Many of the dead yesterday wereIraqi policemen of whom there are 89,000, mostly ill-equipped. One of the many extraordinary aspects of the US occupation is that after a year of heavy military expenditure Iraqi policemen still lack effective submachine guns, bullet-proof vests and armoured vehicles. Even farmers are often better armed than the police.

The attacks also underline what has been evident from the first days of the insurgency. The US does not have enough soldiers here. It is already stretched trying to keep 138,000 in the field in Iraq. It has in addition 23,000 soldiers from assorted allies, notably Britain, but many of the others either will not fight, like the Ukrainian contingent, or have said they will only engage in humanitarian or reconstruction work, such as the Japanese.

It is not in fact the raids by rebels armed with AK-47s, machine guns and rocket-propelled grenade launchers which cause most of the casualties to the US troops. The most lethal weapon used against them is the roadside bomb, usually made out of several heavy artillery shells, to which the US army has found no answer.

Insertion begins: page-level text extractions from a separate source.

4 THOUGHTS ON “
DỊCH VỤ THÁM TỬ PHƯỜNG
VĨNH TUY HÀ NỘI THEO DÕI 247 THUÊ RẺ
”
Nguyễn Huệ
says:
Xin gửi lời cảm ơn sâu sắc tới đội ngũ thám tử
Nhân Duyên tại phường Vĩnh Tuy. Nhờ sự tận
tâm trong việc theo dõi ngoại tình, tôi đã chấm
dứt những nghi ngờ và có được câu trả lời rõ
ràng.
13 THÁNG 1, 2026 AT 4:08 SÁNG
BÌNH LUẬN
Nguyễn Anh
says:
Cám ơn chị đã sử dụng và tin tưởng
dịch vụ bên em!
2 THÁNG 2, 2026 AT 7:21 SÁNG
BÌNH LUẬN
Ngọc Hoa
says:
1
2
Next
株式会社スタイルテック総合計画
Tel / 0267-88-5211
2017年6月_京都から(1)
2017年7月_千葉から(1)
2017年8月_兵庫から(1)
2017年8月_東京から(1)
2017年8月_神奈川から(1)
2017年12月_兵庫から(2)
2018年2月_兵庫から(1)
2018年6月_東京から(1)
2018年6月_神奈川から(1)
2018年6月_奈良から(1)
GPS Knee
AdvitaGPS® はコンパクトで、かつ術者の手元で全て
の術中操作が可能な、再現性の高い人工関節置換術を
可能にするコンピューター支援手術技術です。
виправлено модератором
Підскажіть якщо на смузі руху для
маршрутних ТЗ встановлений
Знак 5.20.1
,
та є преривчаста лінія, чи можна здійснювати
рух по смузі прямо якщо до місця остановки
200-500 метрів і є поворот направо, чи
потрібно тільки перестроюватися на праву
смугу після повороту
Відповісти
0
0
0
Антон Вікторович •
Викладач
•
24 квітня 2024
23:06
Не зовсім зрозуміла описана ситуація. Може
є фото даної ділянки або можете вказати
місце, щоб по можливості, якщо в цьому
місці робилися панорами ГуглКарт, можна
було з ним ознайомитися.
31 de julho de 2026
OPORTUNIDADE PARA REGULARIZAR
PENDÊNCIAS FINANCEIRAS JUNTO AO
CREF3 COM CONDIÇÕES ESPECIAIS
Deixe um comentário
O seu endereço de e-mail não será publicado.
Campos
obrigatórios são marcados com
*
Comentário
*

Although the attacks yesterday were much better co-ordinated than anything seen in the past, the resistance is still fragmented. The fighting was all in Sunni Muslim areas. It was also in places that have seen fighting before. Fallujah and the mid-Euphrates area remains the heart of the rebellion though there are also centres of resistance at Balad and Baqubah. Outside Kurdistan, the US occupation is unpopular throughout Iraq. The CPA's own poll in May showed that 92 per cent of Arab Iraqis say they consider the Americans as occupiers and just 2 per cent see them as liberators. Soon after the overthrow of Saddam Hussein, polls showed Iraqis to be almost equally divided on this question.

The base of Saddam's regime was the rural Sunni Arabs from outside Baghdad and the largest cities. The urban Sunni had flourished under the monarchy. It is not surprising they were the first to rebel, especially when Paul Bremer, the US viceroy, dissolved the army and security services where so many of them served. The rebels are nationalist and religious. The US always appears to underestimate the strength of Iraqi nationalism. Militant Islamic groups have flourished in western Iraq. In Fallujah they have been searching for shops that might sell alcohol, warning barbers against Western haircuts and demanding women wear the veil.

It has always appeared that there is a difference between the broader resistance movement and the car-bombing campaign. The latter, carried out regardless of Iraqi civilian casualties, has long appeared to be centrally co-ordinated. It has been able to strike in Arbil in the far north and against Iraqi oil facilities in the Gulf far to the south. The men who kill themselves are often foreign but the safe houses, intelligence, purchase of cars and support is Iraqi.

The US has long pushed the idea that a Jordanian called Abu Musab al-Zarqawi, linked to al-Qa'ida and supposed head of the Tawhid and Jihad movement, is the organising genius behind the suicide attacks. This may be so but the evidence for his role is still slight, consisting of a long letter he is believed to have written and statements on Islamic websites. Many members of the present Iraqi government say they believe that Syrian and Iranian intelligence play a much bigger role in the anti-US campaign than is generally appreciated.

But most of the resistance in Iraq is intensely local. The US army has found to its cost that if a town or city is threatened then all the young men are likely to join the battle. They are united by bonds of religion, nationality, tribe, locality and family.

Iraqis in general distinguish between the suicide bombers and the resistance who attack the Americans, condemning the former and approving the latter. The attacks yesterday show how difficult the guerrilla war will be to end while the occupation continues and until there is a general political settlement.